What was the critical and public reaction to the book?

It was really positive. It was the first hardcover Dalkey had done in about a decade. It was an important book that deserved to be a hardcover. It got a decent amount of review attention, but more importantly, I gave that book to everyone I talked to—and they read it! It was one of those few books that you give someone and they actually read instead of just being like, Oh, I’ll get to that someday. And they all were absolutely blown away. It was no time before we had sold the paperback rights to Picador. I had met Amber Qureshi at the PEN World Voices Festival and gave the book to her, and she called the next day, and said they wanted it.

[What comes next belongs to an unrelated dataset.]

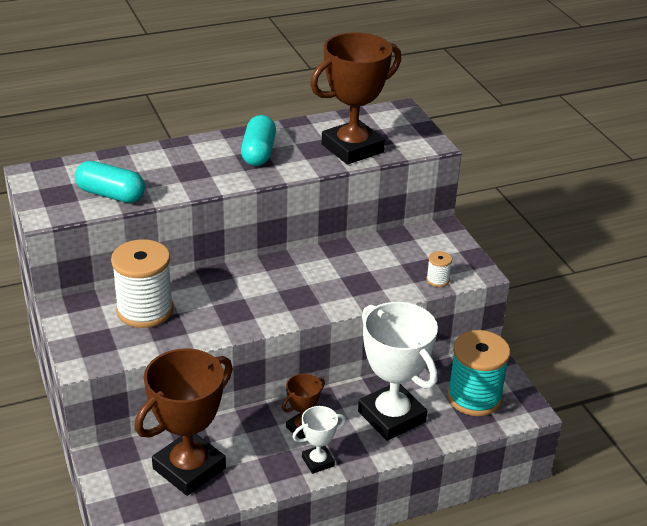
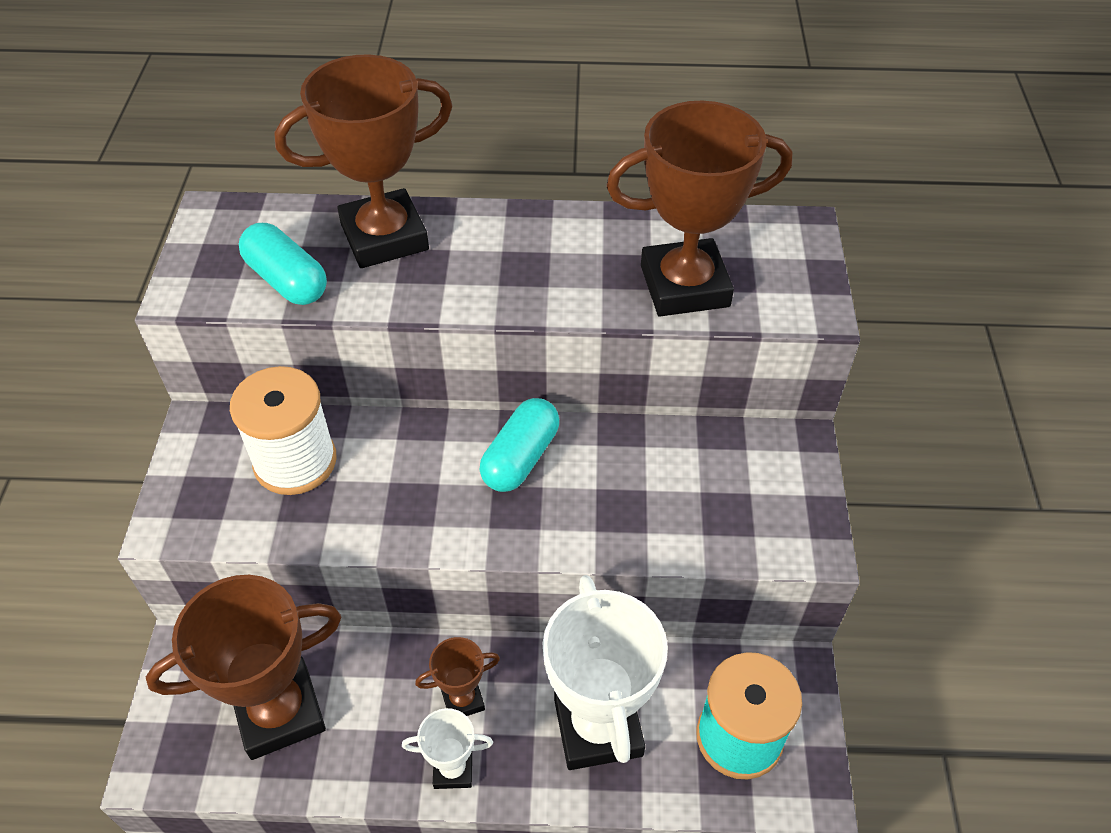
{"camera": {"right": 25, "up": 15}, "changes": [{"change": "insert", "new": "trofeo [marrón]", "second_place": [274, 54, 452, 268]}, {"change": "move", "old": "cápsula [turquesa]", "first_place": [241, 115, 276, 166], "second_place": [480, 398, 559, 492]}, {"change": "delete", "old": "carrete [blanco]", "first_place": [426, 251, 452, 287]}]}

Around the time the book won the National Book Critics Circle Award for general nonfiction, NPR wanted to do a feature on it. It was not long after A Million Little Pieces had been exposed as a complete lie, so NPR wrote to us to say, We need to verify that every single one of these statements is accurate and true, and does she have recordings of her interviews? Can she prove that everything that is in the book has been spoken exactly the way that it appears in the book? So Keith Gessen called Alexievich and spoke with her about it, and she said, This is dumb. These people’s stories are their stories. It doesn’t matter if I have it on recording or not, their suffering was more real than anything that is on an audiotape. We told NPR that, and I think they canceled the story.

Why did you feel the book was so important? How is it different from any other book on the subject?

Well, there aren’t that many other books on the subject. This was a weird time, too, because it was the year before the twentieth anniversary of the Chernobyl incident, and I’d learned that the UN was going to release a statement that all the crops from Belarus were totally fine and that it was safe to export stuff from Belarus. This book came out right at that moment. Even though the interviews were from ten years before, I don’t think anyone reading these people’s stories was going to be eating carrots from the Chernobyl area. The book is terrifying. So it was important because of its political moment and also because it highlighted what a bizarre tragedy it was—it was a moment where the Soviet Union still had a lot of power and just before they fell apart. They could control things, and they could abuse human beings in the most egregious ways and get away with it. And the book lays bare these facts and that it’s not okay. It has more power and resonance than fiction or a straightforward book of journalism because it lets characters speak rather than speaking for them. It’s a bit like A People’s History of the United States—and Alexievich had gotten to the grittiest, most fundamental part of a society and exposed it. And when it comes to Russia that’s fascinating, because Russia has been a huge part of our lives for a long time, even now. That was also a period of time in which we did not know what life was like in Russia. The stories in the book are raw. They’re rough. And the fallout is still an issue for people from that part of the world, and now, sadly, from other parts, too.